Cichlid Man: I don't think he died from loneliness. He had NTD which is 100% mortality rate.


----------



## mlefev (Apr 19, 2005)

Yeah, he was really sick when I pulled him out. I actually thought he would die that day. They won't be coming from the same store this time, because it's about 9 hours away from here...hehe. 

How many should I get...my tank is pretty close to fully stocked, but the water parameters are still perfect. Right now I have the 1 clown pleco, 2 platies, 2 tetras (grr) and 3 zebra danios. 
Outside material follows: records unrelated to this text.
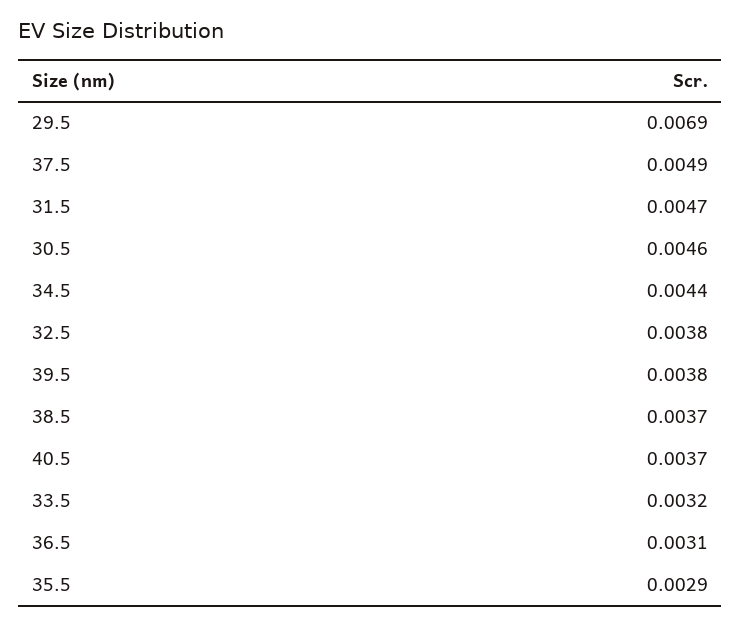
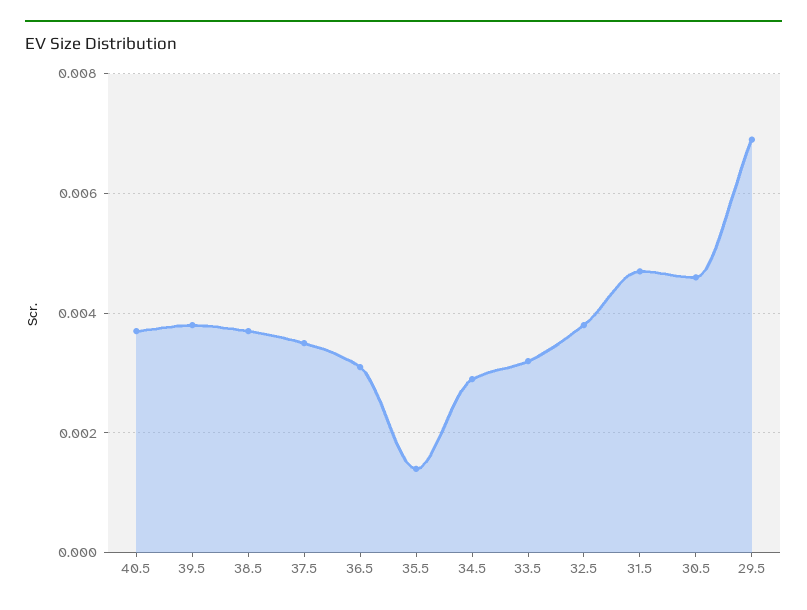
  {
    "29.5": 0.0069,
-   "37.5": 0.0049,
+   "37.5": 0.0035,
    "31.5": 0.0047,
    "30.5": 0.0046,
-   "34.5": 0.0044,
+   "34.5": 0.003,
    "32.5": 0.0038,
    "39.5": 0.0038,
    "38.5": 0.0037,
    "40.5": 0.0037,
    "33.5": 0.0032,
    "36.5": 0.0031,
-   "35.5": 0.0029
+   "35.5": 0.0015
  }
I was thinking I should get 1 neon tetra, but do you think 2 would be better? I don't want to overload the tank...but I know tetras like being in larger groups.


----------



## awesome kid (Jun 10, 2005)

personally i would go with 2 because neons dont produce alot of waste compared with other fish. also, is your tank planted? if it is i would definitly go with 2, if not its really a coin flip in my opinion, heads for 2 tails for 1 (jk)


----------



## mlefev (Apr 19, 2005)

It is planted. I have about 20 one-foot long pieces of anarchis growing in there right now. Lol, it's getting so plentiful that I may actually have to start tossing some. 

I would like to go with two tetras. They're so pretty, and these 2 are a little lonely with out their old pal.


----------